### EXTRACTED TEXT
------------

"Always on My Mind" is a ballad written by Wayne Carson, Johnny Christopher, and Mark James, first recorded by Brenda Lee, and first released by Gwen McCrae (as "You Were Always on My Mind") in March 1972. Lee's version was released three months later in June 1972. The song has been a crossover hit, charting in both the country and western and pop categories. Elvis Presley's recording was the first hit version of the song.

AllMusic lists more than 300 recorded releases of the song in versions by dozens of performers. While Lee's version reached no. 45 on the US country chart in 1972, other performers reached the Top 20 on the country and/or pop charts in the United States and elsewhere with their own versions: Elvis Presley (1972, US country; UK pop Top Ten); John Wesley Ryles (1979, US country) and Willie Nelson's Grammy Award-winning version (1982, US/Canada country number one; US/Canada pop Top Ten). Plus the Pet Shop Boys' 1987 hi-NRG/synth-pop interpretation (UK number one; US Top Ten).

Background and composition
"Always on My Mind" did not see completion until late 1971. Songwriter-guitarist Wayne Carson had about two verses done, with the working title "You Were Always on My Mind". He had been occupied in Memphis on a project that required him to stay ten days longer, and he phoned his wife in Springfield, Missouri, to apologize for the delay. She was angry, and he replied: "Well, I know I’ve been gone a lot, but I’ve been thinking about you all the time." This idea struck him as potential song material, and he quickly ended the call so he could capture it on paper. He brought the song back to the recording studio of Chips Moman and worked on it for a few days, but it did not jell. Carson asked for help from his colleague Johnny Christopher (the two had already written the hit song "No Love at All" in 1970) and they composed more of it in Moman's office. Feeling stuck, they appealed for assistance from songwriter Mark James who was walking through the studio. James was exhausted from non-stop music projects but he ran through the song with Carson and Christopher. By the fourth run-through, the song was finished.

------------

(Records from a collection)
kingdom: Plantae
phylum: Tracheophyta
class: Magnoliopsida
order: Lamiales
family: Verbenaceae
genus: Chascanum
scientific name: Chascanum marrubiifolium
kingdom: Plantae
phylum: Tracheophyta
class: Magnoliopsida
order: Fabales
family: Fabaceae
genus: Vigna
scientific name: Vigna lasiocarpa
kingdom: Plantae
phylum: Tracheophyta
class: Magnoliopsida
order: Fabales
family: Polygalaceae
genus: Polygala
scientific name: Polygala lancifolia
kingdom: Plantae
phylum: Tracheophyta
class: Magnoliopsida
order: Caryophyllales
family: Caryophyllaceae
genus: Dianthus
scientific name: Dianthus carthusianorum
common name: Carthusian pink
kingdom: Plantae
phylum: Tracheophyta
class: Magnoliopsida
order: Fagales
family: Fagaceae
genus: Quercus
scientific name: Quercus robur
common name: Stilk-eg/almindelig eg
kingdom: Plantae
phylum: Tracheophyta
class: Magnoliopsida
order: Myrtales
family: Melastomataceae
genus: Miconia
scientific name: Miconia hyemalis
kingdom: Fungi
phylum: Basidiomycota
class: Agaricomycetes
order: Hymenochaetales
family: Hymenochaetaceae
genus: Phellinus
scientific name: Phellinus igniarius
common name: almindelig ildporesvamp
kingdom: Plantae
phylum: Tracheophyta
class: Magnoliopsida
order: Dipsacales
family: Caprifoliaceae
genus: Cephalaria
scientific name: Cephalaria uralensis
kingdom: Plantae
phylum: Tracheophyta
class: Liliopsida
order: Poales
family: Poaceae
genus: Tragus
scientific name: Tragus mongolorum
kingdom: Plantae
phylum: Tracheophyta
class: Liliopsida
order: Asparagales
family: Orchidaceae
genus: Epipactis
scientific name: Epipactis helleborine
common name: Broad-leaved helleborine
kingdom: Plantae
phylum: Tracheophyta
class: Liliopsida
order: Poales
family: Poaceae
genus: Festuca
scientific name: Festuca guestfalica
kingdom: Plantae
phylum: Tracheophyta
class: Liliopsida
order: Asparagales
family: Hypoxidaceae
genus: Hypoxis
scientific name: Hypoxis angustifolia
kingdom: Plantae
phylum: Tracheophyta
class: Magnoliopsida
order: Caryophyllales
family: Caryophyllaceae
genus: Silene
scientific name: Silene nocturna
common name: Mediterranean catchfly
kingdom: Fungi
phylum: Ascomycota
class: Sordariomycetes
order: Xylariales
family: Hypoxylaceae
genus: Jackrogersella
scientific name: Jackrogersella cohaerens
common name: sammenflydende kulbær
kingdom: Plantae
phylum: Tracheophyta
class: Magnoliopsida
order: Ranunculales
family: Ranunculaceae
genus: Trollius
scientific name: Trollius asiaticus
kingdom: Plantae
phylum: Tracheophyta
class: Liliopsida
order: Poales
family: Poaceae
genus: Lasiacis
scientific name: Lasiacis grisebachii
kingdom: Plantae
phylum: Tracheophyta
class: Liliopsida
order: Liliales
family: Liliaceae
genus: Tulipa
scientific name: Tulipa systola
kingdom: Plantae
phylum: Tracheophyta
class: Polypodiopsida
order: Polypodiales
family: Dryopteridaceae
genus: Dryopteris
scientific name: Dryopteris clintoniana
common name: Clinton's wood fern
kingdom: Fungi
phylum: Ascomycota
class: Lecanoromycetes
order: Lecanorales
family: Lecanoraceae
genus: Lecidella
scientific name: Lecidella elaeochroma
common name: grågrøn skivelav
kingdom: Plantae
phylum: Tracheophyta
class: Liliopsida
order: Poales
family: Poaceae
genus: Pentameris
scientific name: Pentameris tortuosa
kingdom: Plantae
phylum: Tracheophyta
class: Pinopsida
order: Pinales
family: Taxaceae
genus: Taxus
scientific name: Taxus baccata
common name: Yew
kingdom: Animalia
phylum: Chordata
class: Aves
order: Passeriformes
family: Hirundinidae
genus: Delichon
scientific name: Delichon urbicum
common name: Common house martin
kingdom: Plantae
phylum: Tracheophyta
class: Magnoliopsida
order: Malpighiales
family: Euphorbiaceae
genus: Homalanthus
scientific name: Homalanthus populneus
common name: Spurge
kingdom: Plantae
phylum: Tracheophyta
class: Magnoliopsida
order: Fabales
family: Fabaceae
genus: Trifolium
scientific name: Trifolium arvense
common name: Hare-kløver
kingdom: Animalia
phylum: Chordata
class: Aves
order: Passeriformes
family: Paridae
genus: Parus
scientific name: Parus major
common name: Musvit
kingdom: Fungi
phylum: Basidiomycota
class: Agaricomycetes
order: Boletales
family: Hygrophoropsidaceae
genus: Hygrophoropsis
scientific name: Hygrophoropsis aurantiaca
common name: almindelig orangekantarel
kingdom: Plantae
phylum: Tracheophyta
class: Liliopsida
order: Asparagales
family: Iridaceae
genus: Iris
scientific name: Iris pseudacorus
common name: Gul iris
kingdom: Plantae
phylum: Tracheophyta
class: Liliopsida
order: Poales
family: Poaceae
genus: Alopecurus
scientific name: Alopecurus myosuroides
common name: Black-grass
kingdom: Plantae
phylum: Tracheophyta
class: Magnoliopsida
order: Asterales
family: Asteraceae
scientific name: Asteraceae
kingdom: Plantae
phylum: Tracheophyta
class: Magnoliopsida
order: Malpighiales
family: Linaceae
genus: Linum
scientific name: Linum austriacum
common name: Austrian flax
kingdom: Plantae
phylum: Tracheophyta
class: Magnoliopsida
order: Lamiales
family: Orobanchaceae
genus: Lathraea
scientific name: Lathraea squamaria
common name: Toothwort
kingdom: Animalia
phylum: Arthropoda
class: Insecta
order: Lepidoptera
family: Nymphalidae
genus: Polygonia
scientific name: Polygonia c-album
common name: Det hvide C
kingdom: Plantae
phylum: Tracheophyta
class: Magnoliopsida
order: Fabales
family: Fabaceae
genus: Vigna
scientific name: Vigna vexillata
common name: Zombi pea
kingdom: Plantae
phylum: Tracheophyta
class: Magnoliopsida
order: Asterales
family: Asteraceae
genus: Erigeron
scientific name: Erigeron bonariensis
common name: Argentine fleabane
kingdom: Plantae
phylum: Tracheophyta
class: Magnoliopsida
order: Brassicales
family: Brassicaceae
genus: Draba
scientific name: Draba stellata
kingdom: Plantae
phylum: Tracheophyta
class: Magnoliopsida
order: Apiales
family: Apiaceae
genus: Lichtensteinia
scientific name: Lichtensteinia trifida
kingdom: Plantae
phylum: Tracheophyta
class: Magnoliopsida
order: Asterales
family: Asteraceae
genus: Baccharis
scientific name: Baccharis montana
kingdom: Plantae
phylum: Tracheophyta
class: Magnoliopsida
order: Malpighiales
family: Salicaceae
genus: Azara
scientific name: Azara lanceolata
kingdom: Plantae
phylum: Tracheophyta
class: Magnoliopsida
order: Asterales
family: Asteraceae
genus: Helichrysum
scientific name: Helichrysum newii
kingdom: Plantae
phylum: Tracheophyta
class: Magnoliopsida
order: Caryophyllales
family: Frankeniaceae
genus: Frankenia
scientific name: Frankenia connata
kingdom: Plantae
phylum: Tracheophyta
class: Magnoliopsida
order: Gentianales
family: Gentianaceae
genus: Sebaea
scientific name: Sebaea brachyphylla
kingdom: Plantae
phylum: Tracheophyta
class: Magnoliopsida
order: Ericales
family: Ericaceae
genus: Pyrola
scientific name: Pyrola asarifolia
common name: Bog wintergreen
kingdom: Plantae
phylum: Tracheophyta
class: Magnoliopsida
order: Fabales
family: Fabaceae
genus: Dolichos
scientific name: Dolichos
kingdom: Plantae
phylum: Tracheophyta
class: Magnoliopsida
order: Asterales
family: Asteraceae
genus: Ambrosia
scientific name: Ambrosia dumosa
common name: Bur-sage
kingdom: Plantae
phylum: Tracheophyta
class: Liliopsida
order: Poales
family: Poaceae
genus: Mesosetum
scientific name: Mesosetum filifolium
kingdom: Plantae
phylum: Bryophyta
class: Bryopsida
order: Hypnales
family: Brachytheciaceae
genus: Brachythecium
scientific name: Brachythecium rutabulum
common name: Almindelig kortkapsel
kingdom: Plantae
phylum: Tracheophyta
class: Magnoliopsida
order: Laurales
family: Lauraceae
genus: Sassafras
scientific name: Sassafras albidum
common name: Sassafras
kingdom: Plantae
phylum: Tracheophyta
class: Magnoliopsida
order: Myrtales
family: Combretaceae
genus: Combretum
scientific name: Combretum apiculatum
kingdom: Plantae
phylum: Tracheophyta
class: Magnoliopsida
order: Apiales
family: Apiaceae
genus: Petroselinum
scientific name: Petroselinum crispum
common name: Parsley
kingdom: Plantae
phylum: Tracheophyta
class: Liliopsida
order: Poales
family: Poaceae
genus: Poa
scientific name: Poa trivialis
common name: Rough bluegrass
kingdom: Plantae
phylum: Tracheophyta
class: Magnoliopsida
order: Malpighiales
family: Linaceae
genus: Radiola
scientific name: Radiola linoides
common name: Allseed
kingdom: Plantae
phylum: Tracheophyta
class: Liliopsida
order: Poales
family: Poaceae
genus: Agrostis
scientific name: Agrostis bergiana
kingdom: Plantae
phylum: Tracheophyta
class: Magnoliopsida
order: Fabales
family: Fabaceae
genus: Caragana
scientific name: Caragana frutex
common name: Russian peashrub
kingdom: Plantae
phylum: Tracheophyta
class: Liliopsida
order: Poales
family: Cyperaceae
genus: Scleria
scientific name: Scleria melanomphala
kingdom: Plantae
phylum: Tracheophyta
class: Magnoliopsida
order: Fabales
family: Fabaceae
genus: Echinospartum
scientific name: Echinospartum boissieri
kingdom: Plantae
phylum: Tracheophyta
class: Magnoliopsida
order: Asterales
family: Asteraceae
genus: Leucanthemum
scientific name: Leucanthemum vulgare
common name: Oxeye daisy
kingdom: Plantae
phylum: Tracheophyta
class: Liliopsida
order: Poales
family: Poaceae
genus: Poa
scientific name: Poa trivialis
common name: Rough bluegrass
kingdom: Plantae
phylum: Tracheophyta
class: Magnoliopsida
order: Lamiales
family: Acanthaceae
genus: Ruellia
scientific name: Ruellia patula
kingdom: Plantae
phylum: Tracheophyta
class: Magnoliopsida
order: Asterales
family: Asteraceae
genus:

------------

Edit the passage on "Always on My Mind" that opens with the words containing "AllMusic lists more" and closes with "US Top Ten).", replacing "more than 300" with "over 300".

AllMusic lists over 300 recorded releases of the song in versions by dozens of performers. While Lee's version reached no. 45 on the US country chart in 1972, other performers reached the Top 20 on the country and/or pop charts in the United States and elsewhere with their own versions: Elvis Presley (1972, US country; UK pop Top Ten); John Wesley Ryles (1979, US country) and Willie Nelson's Grammy Award-winning version (1982, US/Canada country number one; US/Canada pop Top Ten). Plus the Pet Shop Boys' 1987 hi-NRG/synth-pop interpretation (UK number one; US Top Ten).